* [Assigned task]: In the records below, find the line holding "Universitätsallee 1, C4.020" and the line holding "Wenn Sie auf". Set down both, with every line between them, exactly.
[[ Source records open ]]
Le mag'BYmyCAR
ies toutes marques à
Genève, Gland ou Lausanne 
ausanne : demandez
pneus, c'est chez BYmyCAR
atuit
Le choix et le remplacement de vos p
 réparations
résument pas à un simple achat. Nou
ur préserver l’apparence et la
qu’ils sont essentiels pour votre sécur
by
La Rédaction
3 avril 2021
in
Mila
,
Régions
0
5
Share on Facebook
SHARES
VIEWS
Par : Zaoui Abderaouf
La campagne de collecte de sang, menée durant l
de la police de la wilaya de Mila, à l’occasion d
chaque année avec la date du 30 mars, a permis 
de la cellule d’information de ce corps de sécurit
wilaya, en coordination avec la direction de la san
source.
[[ Source records closed ]]
[[ Source records open ]]
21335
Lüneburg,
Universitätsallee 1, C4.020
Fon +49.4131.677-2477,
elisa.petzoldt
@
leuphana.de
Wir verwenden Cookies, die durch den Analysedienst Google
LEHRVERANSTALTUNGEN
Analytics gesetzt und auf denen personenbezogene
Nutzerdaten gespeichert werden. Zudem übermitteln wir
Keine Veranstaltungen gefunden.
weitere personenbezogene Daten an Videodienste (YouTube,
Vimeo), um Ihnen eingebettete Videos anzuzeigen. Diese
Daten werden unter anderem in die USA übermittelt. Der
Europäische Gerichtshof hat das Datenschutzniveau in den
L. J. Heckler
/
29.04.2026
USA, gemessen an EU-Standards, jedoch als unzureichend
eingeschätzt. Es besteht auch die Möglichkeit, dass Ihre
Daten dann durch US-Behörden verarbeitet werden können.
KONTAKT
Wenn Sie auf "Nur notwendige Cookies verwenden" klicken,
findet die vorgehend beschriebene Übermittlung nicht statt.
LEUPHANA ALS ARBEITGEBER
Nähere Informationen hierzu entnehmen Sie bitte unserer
[[ Source records closed ]]
[[ Source records open ]]
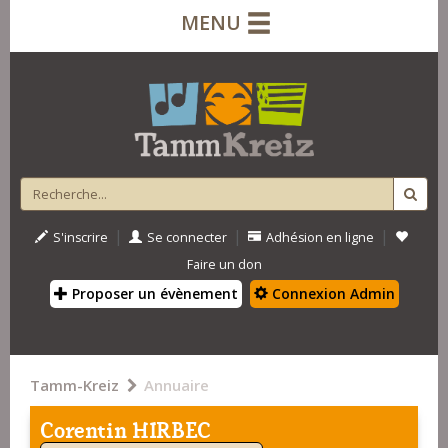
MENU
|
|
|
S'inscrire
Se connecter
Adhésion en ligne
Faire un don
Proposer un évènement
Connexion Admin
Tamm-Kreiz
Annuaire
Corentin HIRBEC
[[ Source records closed ]]
* [Answer to this task]:
Universitätsallee 1, C4.020
Fon +49.4131.677-2477,
elisa.petzoldt
@
leuphana.de
Wir verwenden Cookies, die durch den Analysedienst Google
LEHRVERANSTALTUNGEN
Analytics gesetzt und auf denen personenbezogene
Nutzerdaten gespeichert werden. Zudem übermitteln wir
Keine Veranstaltungen gefunden.
weitere personenbezogene Daten an Videodienste (YouTube,
Vimeo), um Ihnen eingebettete Videos anzuzeigen. Diese
Daten werden unter anderem in die USA übermittelt. Der
Europäische Gerichtshof hat das Datenschutzniveau in den
L. J. Heckler
/
29.04.2026
USA, gemessen an EU-Standards, jedoch als unzureichend
eingeschätzt. Es besteht auch die Möglichkeit, dass Ihre
Daten dann durch US-Behörden verarbeitet werden können.
KONTAKT
Wenn Sie auf "Nur notwendige Cookies verwenden" klicken,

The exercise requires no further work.